Po trzecie, systematycznie spada nasze zadłużenie w CHF mierzone udziałem w PKB - czyli z punktu widzenia gospodarki całego kraju jest to coraz mniej istotna sprawa (choć okolice 8 proc. PKB to wciąż dużo).
Po czwarte, odsetek złych kredytów hipotecznych (we wszystkich walutach) od paru miesięcy się stabilizuje tuż powyżej 3 proc. Trend wzrostowy tego wskaźnika chyba został zahamowany.
Po piąte, generalnie odsetek złych kredytów w systemie bankowym wygląda coraz lepiej - właśnie spadł do poziomu najniższego od marca 2010.
Po szóste, skoro problemy ze starymi kredytami są mniejsze, to łatwiej wziąć nowy.
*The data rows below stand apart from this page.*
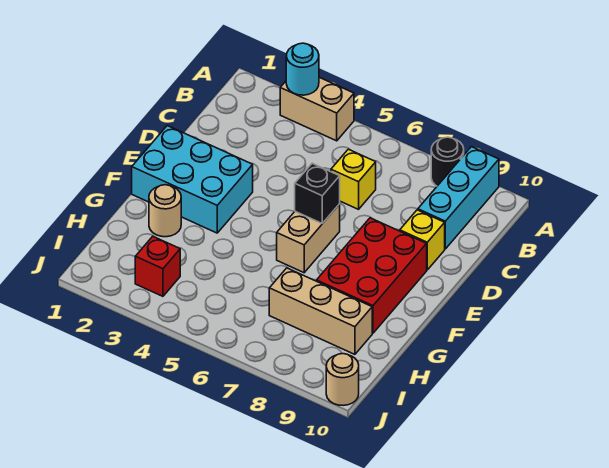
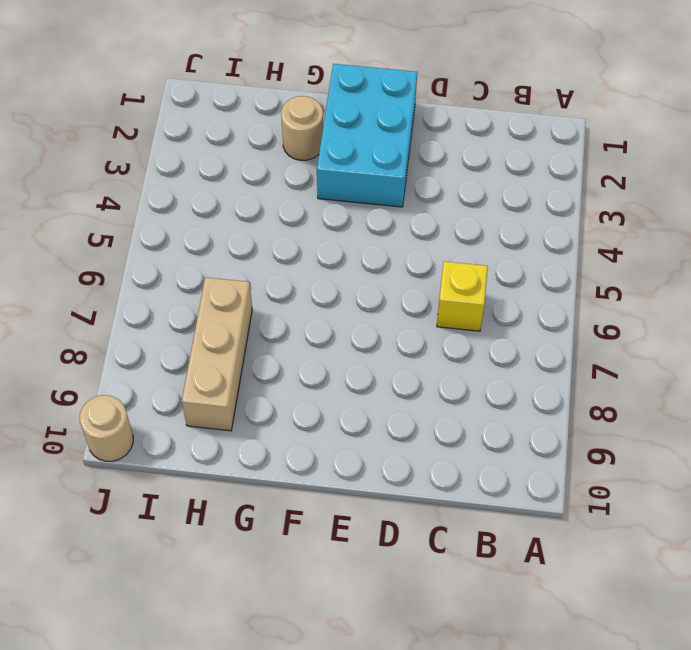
none -> tan brick A3:A4 level 1
none -> black round brick A8 level 1
none -> cyan brick A9:C9 level 1

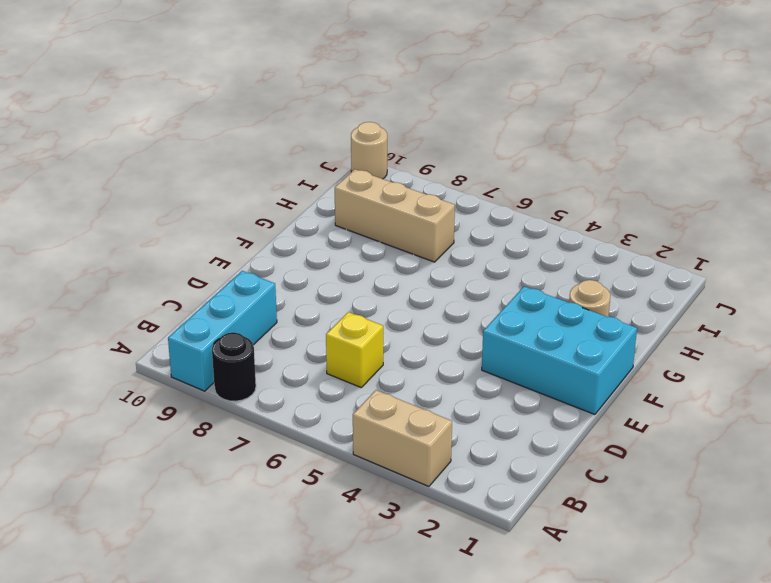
none -> yellow brick D9 level 1
none -> tan brick E6:F6 level 1
none -> red brick E8:G9 level 1

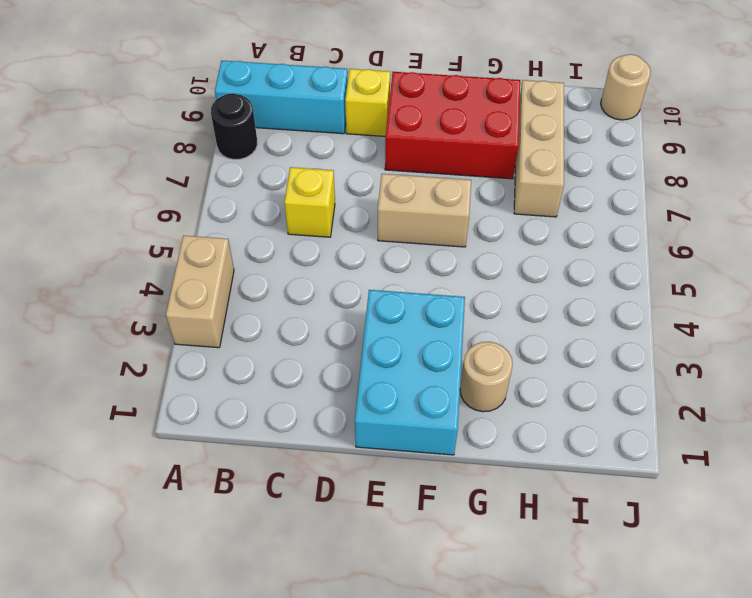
none -> red brick I3 level 1
none -> cyan round brick A3 level 2
none -> black brick E6 level 2

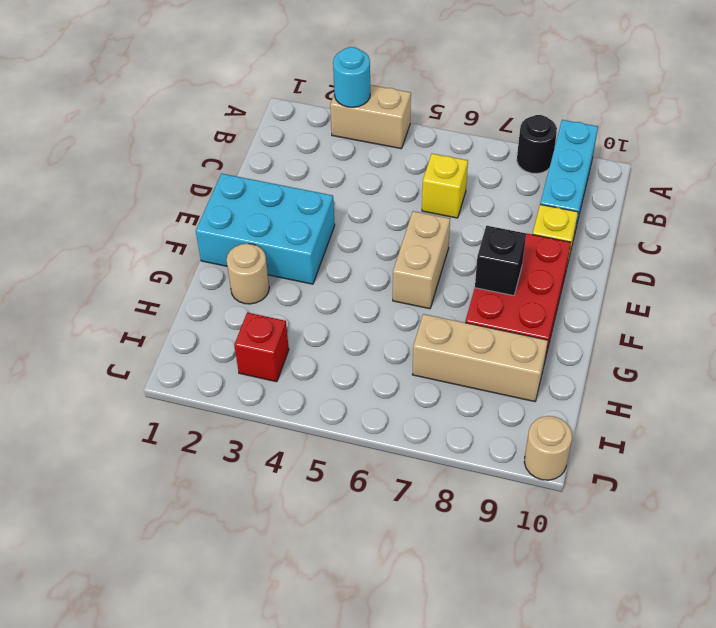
black brick F8 level 2 -> black brick E6 level 2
Od ponad roku widać stabilny wzrost dynamiki kredytowej. Kredyty dla firm wzrosły w październiku aż o 7,5 proc. rok do roku - to najszybszy wzrost od dwóch lat.
Po siódme, wracając do długów gospodarstw domowych, to kredyty konsumpcyjne spłacają się znacznie gorzej niż hipoteczne. Odsetek złych kredytowych samochodowych to ponad 15 proc. Niewiele lepiej jest z kredytami ratalnymi i kartami kredytowymi. Kredyty konsumpcyjne dla gospodarstw domowych to dla banku najbardziej ryzykowny rodzaj kredytu (dlatego jest najwyżej oprocentowany).
Po ósme, nawet pomimo tego, że się najsłabiej spłacają, to nawet kredyty konsumpcyjne ostatnio bardzo wyraźnie rosną. Zadłużenie gospodarstw domowych z tego tytułu jest obecnie najwyższe od 2011 roku.
Po dziewiąte, przemianę, jaka zaszła w ostatnich miesiącach na rynku kredytów konsumpcyjnych, najlepiej widać w dynamice długu na kartach kredytowych. Po wielu latach spadków mamy nagły wystrzał w górę.
Dług bankowy gospodarstw domowych to obecnie tylko nieco ponad 30 proc. PKB, czyli stosunkowo niedużo. Jeśli zadłużenie gospodarstw domowych znów rośnie, to można się domyślać, że z jednej strony są one w coraz większym stopniu nastawione optymistycznie. Ludzie, którzy boją się o pracę i swoje dochody, raczej kredytów nie biorą. Z drugiej strony przy trwającym już ponad rok wzroście płac realnych coraz większa liczba osób jest w stanie spełnić warunki uzyskania kredytu postawione przez bank. Jedno i drugie daje nadzieję na to, że popyt konsumentów nadal będzie rosnąć i podtrzymywać tempo wzrostu gospodarczego. Do groźnej przesady w poziomie zadłużenia jako społeczeństwo mamy jeszcze daleko.